Avec les films TRIXI (1969), THE SUN AND THE MOON (2007) de Stephen Dwoskin et un livre d’entretien de 112 pages bilingue (fr/en) avec Stephen Dwoskin (2009).
English below
Brixton, quartier Afro au sud de Londres. Un peu à l’écart, Beechdale Road avec ses maisons mitoyennes et petits jardins attenants. Ici se trouve la maison monde habitée par Stephen Dwoskin, le champ d’expérimentation de son cinéma. Maison monde car au fil des années, Stephen, atteint par la poliomyélite à l’âge de neuf ans, s’est enraciné là, entre ses objets, ses tableaux, l’arbre dans le jardin, sa table de montage au premier étage et ses pièces qui servent de studio de tournage.

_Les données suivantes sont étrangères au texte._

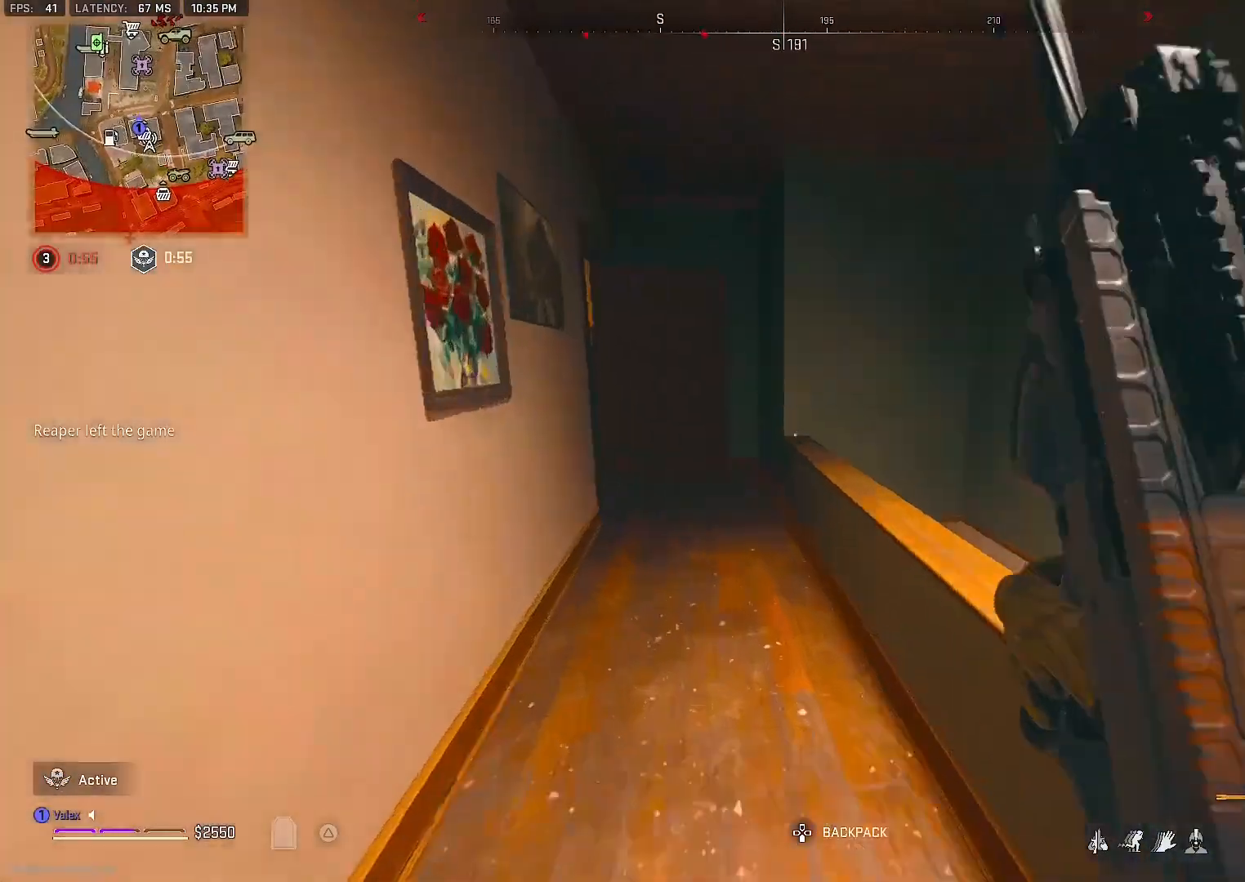
{"buttons": [], "left_stick": "up", "right_stick": "left", "events": [[133, "right_stick", "left"]]}
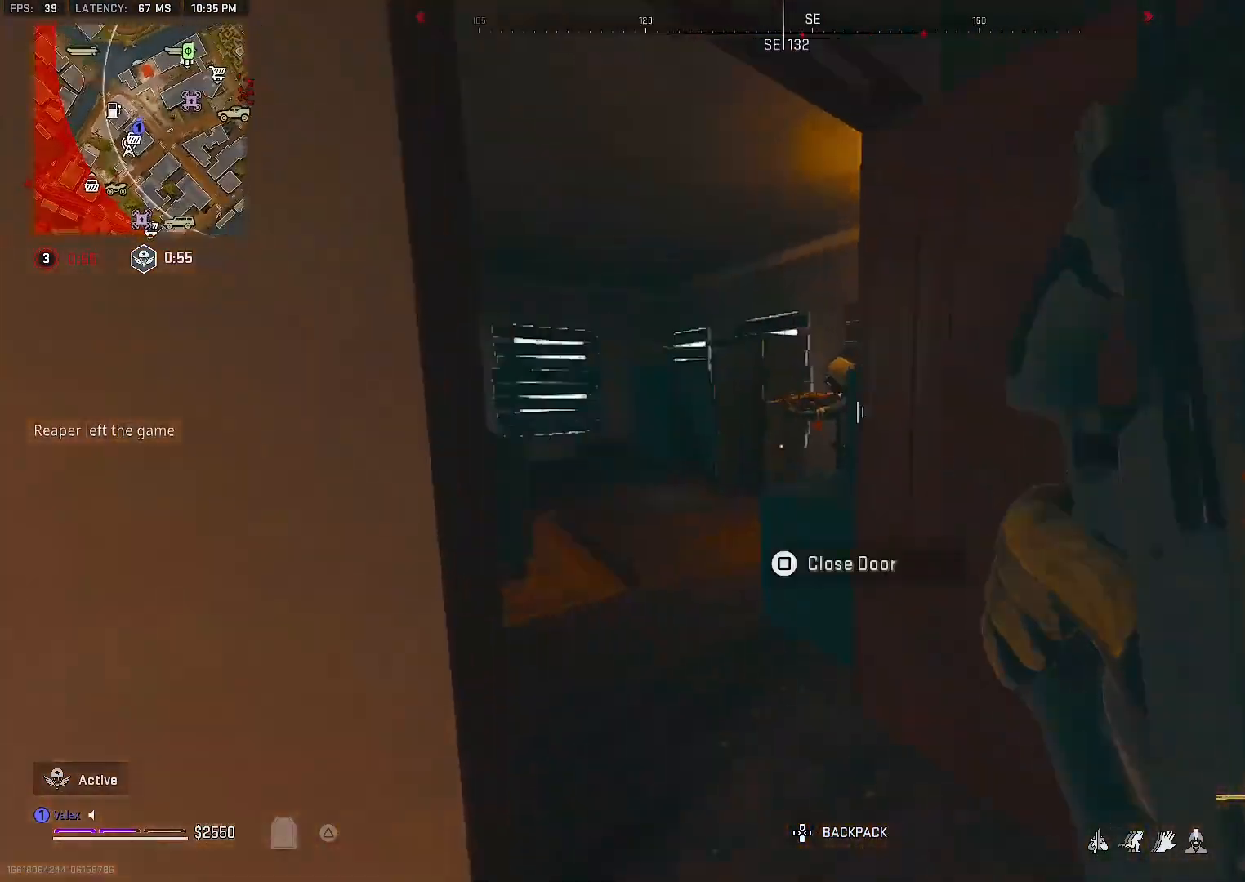
{"buttons": ["R2"], "left_stick": "up-left", "right_stick": "center", "events": [[100, "right_stick", "center"], [267, "left_stick", "down-left"], [267, "right_stick", "right"], [350, "R2", "down"], [350, "left_stick", "up-left"], [433, "right_stick", "center"]]}
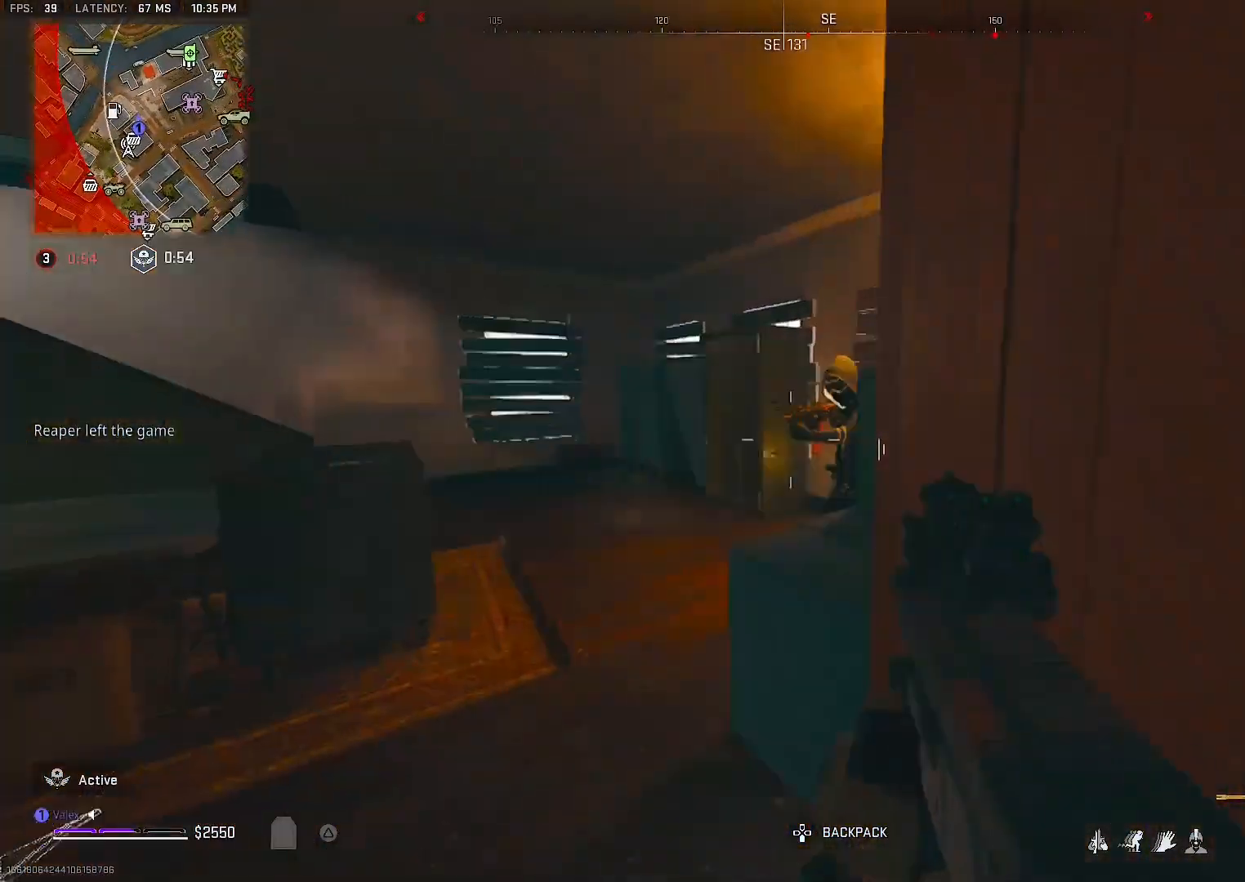
{"buttons": ["L2", "R2"], "left_stick": "down-left", "right_stick": "center", "events": [[233, "L2", "down"], [367, "left_stick", "down-left"]]}
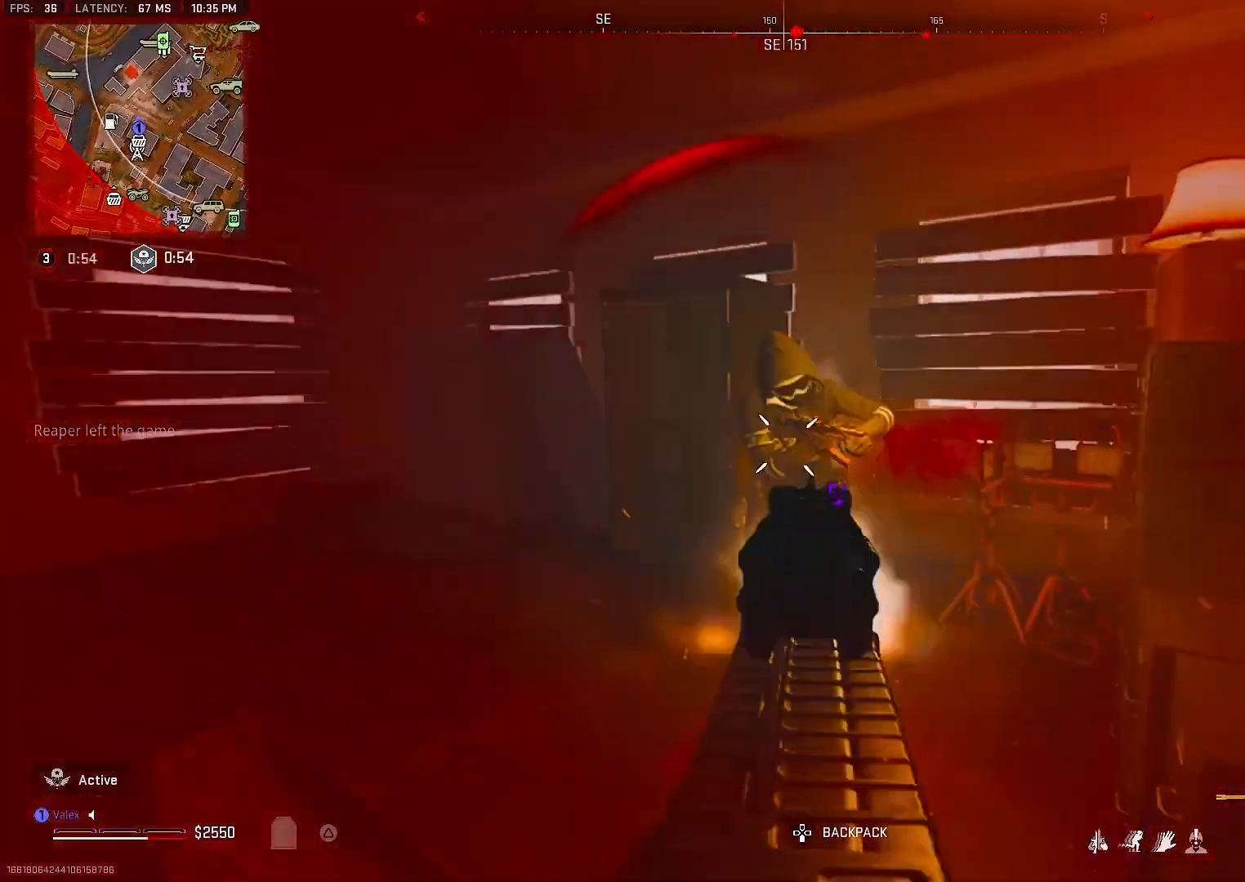
{"buttons": [], "left_stick": "center", "right_stick": "down", "events": [[250, "L2", "up"], [250, "left_stick", "down"], [383, "left_stick", "center"], [400, "R2", "up"], [400, "right_stick", "down"]]}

En mai 2009, nous sommes allés lui rendre visite. Nous voulions discuter avec lui de son cinéma, dont nous avions récemment fait l’expérience marquante (Moment, Trixi, Behindert, Girl, Central Bazaar, Oblivion, The Sun and the Moon). Dwoskin propose au spectateur de partager l’intensité du regard – le sien, et la vision de ses films avait travaillé en nous des questions liées au désir et à la sexualité, à la douleur, au rapport du corps et du politique. Que faisons-nous de nos libertés ? Qu’est-ce que l’incarnation ? Qu’est-ce que l’amour ? Pendant trois jours, nous avons exploré avec lui, et parfois quelques amis, une partie de sa vie et de son oeuvre.
Cette publication rend compte de ces conversations et s’agence d’une part à certains de ses travaux graphiques et des photos personnelles, et d’autre part à l’édition inédite des films Trixi et The Sun and the Moon.
Trixi et The Sun and the Moon sont deux œuvres créées à presque 40 ans d’écart, avec la même « performeuse », Beatrice Cordua, et avec des outils différents, le pellicule et la vidéo.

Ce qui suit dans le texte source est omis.